» EXCERPTED TEXT:

________________________

C = textscan(fid, 'format', N) reads data from the file, reusing the format conversion specifier N times, where N is a positive integer. You can resume reading from the file after N cycles by calling textscan again using the original fid.

C = textscan(fid, 'format', param, value, ...) reads data from the file using nondefault parameter settings specified by one or more pairs of param and value arguments. The section User Configurable Options lists all valid parameter strings, value descriptions, and defaults.

C = textscan(fid, 'format', N, param, value, ...) reads data from the file, reusing the format conversion specifier N times, and using nondefault parameter settings specified by pairs of param and value arguments.

C = textscan(str, ...) reads data from string str in exactly the same way as it does when reading from a file. You can use the format, N, and parameter/value arguments described above with this syntax. Unlike when reading from a file, if you call textscan more than once on the same string, it does not resume reading where the last call left off but instead reads from the beginning of the string each time.

________________________

[Collected data]
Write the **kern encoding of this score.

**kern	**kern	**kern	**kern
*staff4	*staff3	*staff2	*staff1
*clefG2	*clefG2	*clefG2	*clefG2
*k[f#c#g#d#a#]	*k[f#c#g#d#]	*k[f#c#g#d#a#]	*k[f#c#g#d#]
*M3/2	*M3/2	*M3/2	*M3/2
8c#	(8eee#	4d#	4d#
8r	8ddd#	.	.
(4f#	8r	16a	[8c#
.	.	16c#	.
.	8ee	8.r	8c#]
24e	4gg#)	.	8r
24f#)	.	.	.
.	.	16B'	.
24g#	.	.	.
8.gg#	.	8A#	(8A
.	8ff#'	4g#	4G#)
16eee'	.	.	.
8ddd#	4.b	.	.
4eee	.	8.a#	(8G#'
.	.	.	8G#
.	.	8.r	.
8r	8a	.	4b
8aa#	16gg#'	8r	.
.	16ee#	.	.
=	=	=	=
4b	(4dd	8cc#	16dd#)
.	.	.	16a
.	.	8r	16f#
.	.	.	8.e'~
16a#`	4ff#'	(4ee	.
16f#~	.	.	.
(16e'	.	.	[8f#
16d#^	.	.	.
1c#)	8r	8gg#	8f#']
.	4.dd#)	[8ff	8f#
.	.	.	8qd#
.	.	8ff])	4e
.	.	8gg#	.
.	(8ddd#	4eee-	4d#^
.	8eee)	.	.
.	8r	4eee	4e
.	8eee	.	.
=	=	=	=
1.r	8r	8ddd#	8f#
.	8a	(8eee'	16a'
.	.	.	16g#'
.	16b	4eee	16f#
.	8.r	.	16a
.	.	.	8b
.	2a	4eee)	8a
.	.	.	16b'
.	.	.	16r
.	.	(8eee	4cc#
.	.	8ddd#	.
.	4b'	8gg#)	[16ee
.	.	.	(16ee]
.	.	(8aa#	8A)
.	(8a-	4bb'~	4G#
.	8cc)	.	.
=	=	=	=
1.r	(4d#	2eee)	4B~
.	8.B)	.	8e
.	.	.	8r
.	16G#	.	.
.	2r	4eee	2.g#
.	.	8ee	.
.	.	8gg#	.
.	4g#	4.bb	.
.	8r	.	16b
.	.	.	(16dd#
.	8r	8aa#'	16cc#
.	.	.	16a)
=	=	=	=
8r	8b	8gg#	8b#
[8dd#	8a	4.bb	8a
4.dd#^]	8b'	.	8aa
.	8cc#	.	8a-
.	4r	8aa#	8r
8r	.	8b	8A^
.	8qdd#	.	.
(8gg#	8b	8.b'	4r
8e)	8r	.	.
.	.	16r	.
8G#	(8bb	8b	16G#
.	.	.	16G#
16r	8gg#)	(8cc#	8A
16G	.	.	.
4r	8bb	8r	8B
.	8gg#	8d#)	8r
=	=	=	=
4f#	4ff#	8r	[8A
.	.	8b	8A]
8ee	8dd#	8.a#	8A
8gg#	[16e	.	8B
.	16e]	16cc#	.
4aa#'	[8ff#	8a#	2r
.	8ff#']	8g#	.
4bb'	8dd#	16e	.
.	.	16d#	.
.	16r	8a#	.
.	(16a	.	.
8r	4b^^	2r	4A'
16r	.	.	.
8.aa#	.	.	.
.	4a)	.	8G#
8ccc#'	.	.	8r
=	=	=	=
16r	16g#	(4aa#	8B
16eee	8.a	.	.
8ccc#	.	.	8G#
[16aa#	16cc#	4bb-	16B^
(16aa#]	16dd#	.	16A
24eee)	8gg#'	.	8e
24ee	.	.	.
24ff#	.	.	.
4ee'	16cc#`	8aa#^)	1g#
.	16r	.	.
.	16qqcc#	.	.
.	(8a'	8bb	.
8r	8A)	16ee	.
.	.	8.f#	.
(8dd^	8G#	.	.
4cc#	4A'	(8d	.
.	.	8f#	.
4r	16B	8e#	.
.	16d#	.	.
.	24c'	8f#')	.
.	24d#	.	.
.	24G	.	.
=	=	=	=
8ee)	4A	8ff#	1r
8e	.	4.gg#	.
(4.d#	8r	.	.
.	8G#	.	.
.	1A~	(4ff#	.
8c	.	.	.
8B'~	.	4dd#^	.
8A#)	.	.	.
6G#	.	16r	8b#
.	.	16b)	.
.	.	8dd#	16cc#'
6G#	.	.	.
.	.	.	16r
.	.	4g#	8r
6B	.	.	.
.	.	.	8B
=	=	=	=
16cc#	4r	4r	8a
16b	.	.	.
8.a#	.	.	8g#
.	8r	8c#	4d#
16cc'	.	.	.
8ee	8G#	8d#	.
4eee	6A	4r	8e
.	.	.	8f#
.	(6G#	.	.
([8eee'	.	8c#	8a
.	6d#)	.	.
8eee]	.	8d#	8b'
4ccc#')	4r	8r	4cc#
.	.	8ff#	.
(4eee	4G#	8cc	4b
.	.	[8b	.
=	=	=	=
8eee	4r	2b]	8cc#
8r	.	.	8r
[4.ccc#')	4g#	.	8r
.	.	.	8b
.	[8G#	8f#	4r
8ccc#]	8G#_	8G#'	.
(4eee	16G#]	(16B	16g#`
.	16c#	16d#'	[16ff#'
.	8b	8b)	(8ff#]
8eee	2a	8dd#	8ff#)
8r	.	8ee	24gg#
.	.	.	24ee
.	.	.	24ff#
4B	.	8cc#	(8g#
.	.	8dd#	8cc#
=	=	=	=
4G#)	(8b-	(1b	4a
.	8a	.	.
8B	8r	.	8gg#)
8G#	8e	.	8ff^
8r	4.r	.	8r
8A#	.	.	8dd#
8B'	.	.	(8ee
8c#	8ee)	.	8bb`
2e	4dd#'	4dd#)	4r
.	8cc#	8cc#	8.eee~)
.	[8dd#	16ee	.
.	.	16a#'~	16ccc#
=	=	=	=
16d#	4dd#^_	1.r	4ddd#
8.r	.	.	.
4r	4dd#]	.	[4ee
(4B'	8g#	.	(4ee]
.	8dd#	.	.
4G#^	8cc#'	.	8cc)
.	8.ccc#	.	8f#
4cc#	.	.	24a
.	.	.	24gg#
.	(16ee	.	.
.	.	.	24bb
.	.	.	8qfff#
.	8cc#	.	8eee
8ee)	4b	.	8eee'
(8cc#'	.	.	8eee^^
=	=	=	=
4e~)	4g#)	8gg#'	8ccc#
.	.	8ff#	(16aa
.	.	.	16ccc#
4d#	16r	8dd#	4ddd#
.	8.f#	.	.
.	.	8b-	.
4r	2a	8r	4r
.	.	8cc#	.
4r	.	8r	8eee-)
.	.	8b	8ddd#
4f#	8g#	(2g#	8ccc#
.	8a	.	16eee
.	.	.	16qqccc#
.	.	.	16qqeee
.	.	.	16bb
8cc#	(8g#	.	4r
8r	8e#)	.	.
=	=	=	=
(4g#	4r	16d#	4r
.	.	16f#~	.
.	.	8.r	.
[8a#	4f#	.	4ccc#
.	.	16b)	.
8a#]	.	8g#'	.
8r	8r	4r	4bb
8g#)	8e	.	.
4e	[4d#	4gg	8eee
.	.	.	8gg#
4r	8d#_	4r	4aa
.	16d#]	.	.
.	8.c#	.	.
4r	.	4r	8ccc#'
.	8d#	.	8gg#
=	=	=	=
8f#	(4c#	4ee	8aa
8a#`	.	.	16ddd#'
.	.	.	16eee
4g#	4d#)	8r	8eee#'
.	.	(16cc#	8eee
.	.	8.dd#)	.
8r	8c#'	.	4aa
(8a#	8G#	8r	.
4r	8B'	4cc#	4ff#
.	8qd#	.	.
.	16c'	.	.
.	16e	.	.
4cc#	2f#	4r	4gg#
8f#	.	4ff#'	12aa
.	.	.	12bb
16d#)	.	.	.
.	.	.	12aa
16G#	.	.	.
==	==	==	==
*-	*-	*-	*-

________________________

» WRITTEN TASKS:
1 – Which textscan call forms, written as full syntax lines beginning with "C =", appear in the textscan documentation excerpt?
2 – Extend the textscan documentation excerpt, picking up right after its final sentence.

» EXPECTED ANSWERS:
1 –
C = textscan(fid, 'format', N)
C = textscan(fid, 'format', param, value, ...)
C = textscan(fid, 'format', N, param, value, ...)
C = textscan(str, ...)

2 –
[C, position] = textscan(...) returns the location of the file or string position as the second output argument. For a file, this is exactly equivalent to calling ftell(fid) after making the call to textscan. For a string, it indicates how many characters were read.

The Difference Between the textscan and textread Functions

The textscan function differs from textread in the following ways:

Field Delimiters

The textscan function sees a text file as a collection of blocks. Each block consists of a number of internally consistent fields. Each field consists of a group of characters delimited by a field delimiter character. Fields can span a number of rows. Each row is delimited by an end-of-line (EOL) character sequence.

The default field delimiter is the white-space character, (i.e., any character that returns true from a call to the isspace function). You can set the delimiter to a different character by specifying a 'delimiter' parameter in the textscan command (see User Configurable Options). If a nondefault delimiter is specified, repeated delimiter characters are treated as separate delimiters. When using the default delimiter, repeated white-space characters are treated as a single delimiter.

The default end-of-line character sequence depends on which operating system you are using. You can change the end-of-line setting to a different character sequence by specifying an 'endofline' parameter in the textscan command (see User Configurable Options).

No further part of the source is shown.